[clangd-dev] [llvm-dev] Subprojects, GitHub, and the Monorepo

Renato Golin via clangd-dev clangd-dev at lists.llvm.org
Sun Oct 21 05:27:33 PDT 2018


On Sun, 21 Oct 2018 at 02:39, Duncan P. N. Exon Smith via llvm-dev
<llvm-dev at lists.llvm.org> wrote:
>> Yes, everyone has a github account -- but I think everyone could also use bugzilla easily enough, if we add a "Login with github" button. I would like someone to volunteer to work on getting bugzilla patched with that functionality. (Someone, please volunteer!)

I'd only put the effort if we aim to continue it for a long time after
the GitHub migration. I don't mind bugzilla, github issues, or any
other, but migrations are always messy and we're already doing a big
one.

Adding login with GitHub won't stop spam and will have bad
integration, trouble of managing previous emails from older posts for
the same person, etc.

>  - our users still won't know how to use bugzilla

Does anyone?

>  - bolted-on github account support is second-class (e.g. cc lists are still email addresses, @mentions don't work)

Yup.

>  - bugzilla's UI is atrocious (hard to summarize; happy to go into this if there's real disagreement)

Bugzilla is 20 years old. It was done before the dot-com crash when
every click was a new page, with all the context issues from the
times, and it's still basically the same.

For the same 20 years, I have used numerous tracking systems and all
of them are bad in some way. I'm sure if/when we get to use GitHub's
we'll realise that tags just don't scale, or that we can't separate
the projects correctly, or that we would have done something silly in
the beginning and not be able to move later one.

### DATA BELOW
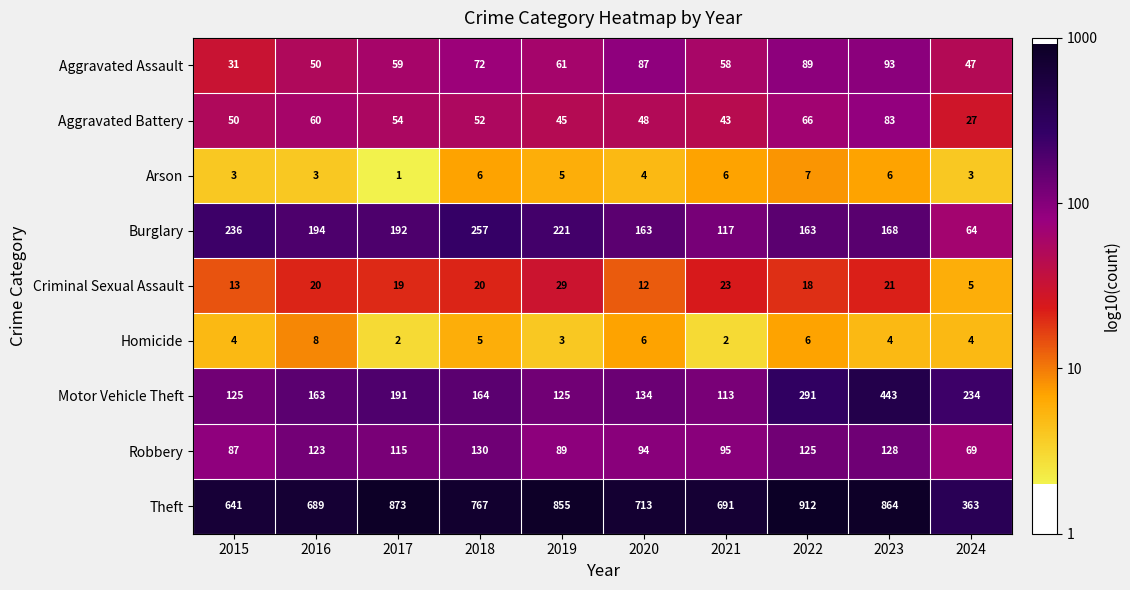

What is the sum of the Motor Vehicle Theft values at 2015 and 2021?

238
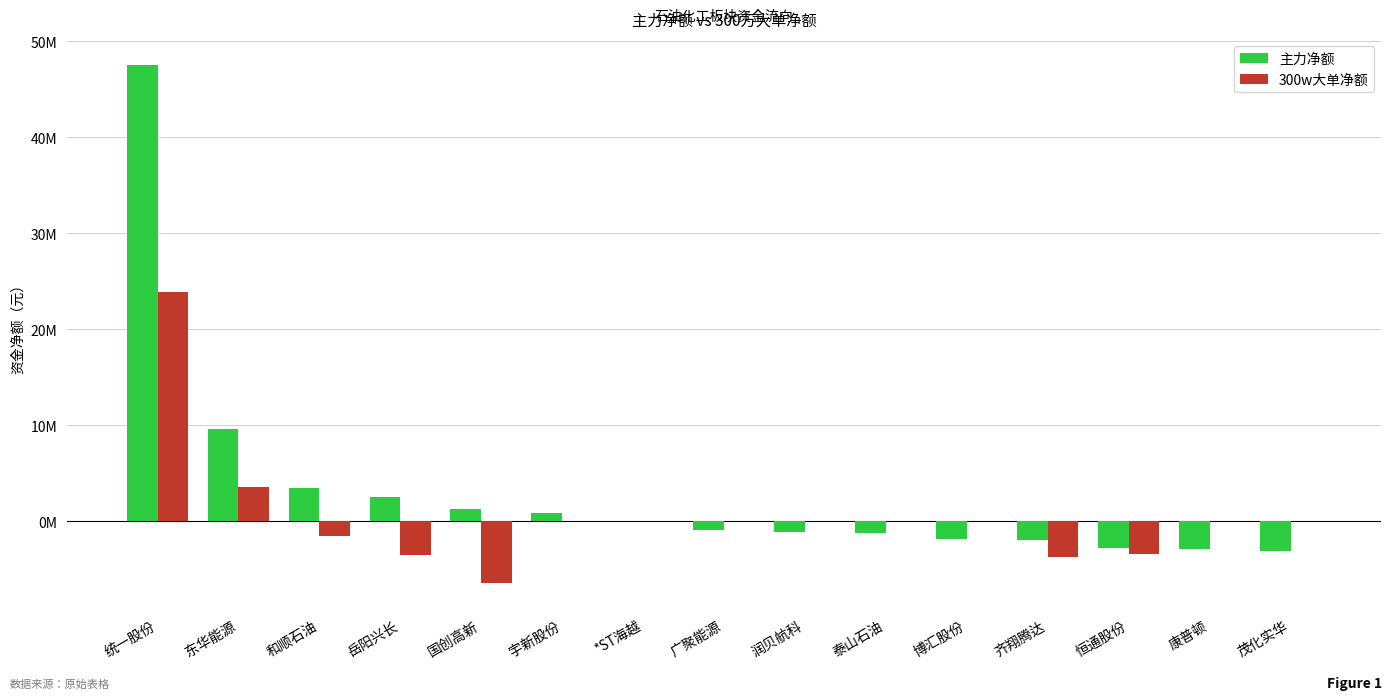

What are all the series names shown in the legend?

主力净额, 300w大单净额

### PROBLEM DETAILS
Copy out the full mailing-list post on bug trackers and the GitHub migration, word for word.

### ANSWER TO THIS PROBLEM
[clangd-dev] [llvm-dev] Subprojects, GitHub, and the Monorepo

Renato Golin via clangd-dev clangd-dev at lists.llvm.org
Sun Oct 21 05:27:33 PDT 2018


On Sun, 21 Oct 2018 at 02:39, Duncan P. N. Exon Smith via llvm-dev
<llvm-dev at lists.llvm.org> wrote:
>> Yes, everyone has a github account -- but I think everyone could also use bugzilla easily enough, if we add a "Login with github" button. I would like someone to volunteer to work on getting bugzilla patched with that functionality. (Someone, please volunteer!)

I'd only put the effort if we aim to continue it for a long time after
the GitHub migration. I don't mind bugzilla, github issues, or any
other, but migrations are always messy and we're already doing a big
one.

Adding login with GitHub won't stop spam and will have bad
integration, trouble of managing previous emails from older posts for
the same person, etc.

>  - our users still won't know how to use bugzilla

Does anyone?

>  - bolted-on github account support is second-class (e.g. cc lists are still email addresses, @mentions don't work)

Yup.

>  - bugzilla's UI is atrocious (hard to summarize; happy to go into this if there's real disagreement)

Bugzilla is 20 years old. It was done before the dot-com crash when
every click was a new page, with all the context issues from the
times, and it's still basically the same.

For the same 20 years, I have used numerous tracking systems and all
of them are bad in some way. I'm sure if/when we get to use GitHub's
we'll realise that tags just don't scale, or that we can't separate
the projects correctly, or that we would have done something silly in
the beginning and not be able to move later one.